> _Directive_
The answer is a number and nothing else: the count of lines in these entries containing the word "serviços".
↓
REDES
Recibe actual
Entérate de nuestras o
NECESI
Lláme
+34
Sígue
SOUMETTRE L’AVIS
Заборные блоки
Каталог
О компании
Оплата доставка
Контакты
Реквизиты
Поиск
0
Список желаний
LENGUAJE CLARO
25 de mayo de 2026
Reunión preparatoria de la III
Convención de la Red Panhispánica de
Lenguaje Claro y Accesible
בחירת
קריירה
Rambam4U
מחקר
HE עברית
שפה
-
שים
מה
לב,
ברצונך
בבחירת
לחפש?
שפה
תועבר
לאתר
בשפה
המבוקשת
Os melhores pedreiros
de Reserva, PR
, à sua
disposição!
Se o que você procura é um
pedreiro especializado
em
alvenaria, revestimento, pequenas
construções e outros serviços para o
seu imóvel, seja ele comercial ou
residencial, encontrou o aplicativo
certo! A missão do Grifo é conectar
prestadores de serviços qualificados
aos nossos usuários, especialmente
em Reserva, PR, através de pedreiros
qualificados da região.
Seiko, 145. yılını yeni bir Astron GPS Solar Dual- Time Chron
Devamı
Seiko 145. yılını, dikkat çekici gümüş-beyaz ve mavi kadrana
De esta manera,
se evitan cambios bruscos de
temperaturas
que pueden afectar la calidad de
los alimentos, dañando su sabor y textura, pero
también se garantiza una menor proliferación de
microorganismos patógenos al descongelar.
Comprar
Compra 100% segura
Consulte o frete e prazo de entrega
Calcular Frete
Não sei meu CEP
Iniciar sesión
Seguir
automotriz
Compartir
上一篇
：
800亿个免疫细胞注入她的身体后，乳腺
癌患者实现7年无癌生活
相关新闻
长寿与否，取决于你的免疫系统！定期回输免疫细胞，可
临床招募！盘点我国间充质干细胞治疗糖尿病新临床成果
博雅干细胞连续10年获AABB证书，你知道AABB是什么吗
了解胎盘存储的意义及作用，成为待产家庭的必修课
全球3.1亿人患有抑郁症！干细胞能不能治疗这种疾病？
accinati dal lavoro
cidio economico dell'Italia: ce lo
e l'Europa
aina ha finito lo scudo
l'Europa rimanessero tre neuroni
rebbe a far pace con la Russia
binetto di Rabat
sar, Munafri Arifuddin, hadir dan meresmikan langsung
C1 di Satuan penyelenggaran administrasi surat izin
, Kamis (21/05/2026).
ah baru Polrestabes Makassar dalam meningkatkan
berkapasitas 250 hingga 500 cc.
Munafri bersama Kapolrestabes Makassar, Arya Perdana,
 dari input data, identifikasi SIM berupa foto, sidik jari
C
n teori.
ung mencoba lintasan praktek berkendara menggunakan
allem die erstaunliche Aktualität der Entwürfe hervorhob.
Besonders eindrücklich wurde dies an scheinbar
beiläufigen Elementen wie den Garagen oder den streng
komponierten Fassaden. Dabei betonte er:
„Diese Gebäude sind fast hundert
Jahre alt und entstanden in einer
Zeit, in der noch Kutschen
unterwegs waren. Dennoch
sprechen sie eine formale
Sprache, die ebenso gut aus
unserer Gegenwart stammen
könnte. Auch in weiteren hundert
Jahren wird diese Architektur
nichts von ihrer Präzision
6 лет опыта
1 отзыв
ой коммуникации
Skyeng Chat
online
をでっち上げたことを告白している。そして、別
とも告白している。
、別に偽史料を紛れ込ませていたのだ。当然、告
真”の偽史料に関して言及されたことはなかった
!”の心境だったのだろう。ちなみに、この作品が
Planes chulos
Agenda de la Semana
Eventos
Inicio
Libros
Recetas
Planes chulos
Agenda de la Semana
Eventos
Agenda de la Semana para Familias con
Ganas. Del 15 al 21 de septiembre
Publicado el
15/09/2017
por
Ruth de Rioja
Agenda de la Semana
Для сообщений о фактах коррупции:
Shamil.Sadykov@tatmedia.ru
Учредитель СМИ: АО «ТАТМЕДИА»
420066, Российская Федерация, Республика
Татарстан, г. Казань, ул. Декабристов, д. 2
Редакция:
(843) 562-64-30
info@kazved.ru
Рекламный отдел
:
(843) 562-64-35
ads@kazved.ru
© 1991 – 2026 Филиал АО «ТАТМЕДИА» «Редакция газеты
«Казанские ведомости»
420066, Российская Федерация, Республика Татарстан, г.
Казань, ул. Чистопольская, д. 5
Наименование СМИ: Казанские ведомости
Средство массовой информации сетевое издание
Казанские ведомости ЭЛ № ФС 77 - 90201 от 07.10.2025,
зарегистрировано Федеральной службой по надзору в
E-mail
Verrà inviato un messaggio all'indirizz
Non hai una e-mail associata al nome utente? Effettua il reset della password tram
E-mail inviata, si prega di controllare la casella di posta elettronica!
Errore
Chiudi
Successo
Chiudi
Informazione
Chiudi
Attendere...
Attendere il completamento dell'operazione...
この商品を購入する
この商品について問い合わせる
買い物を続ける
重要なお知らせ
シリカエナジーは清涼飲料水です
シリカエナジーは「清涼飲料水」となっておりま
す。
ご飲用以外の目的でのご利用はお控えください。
↑
> _Problem solution_
2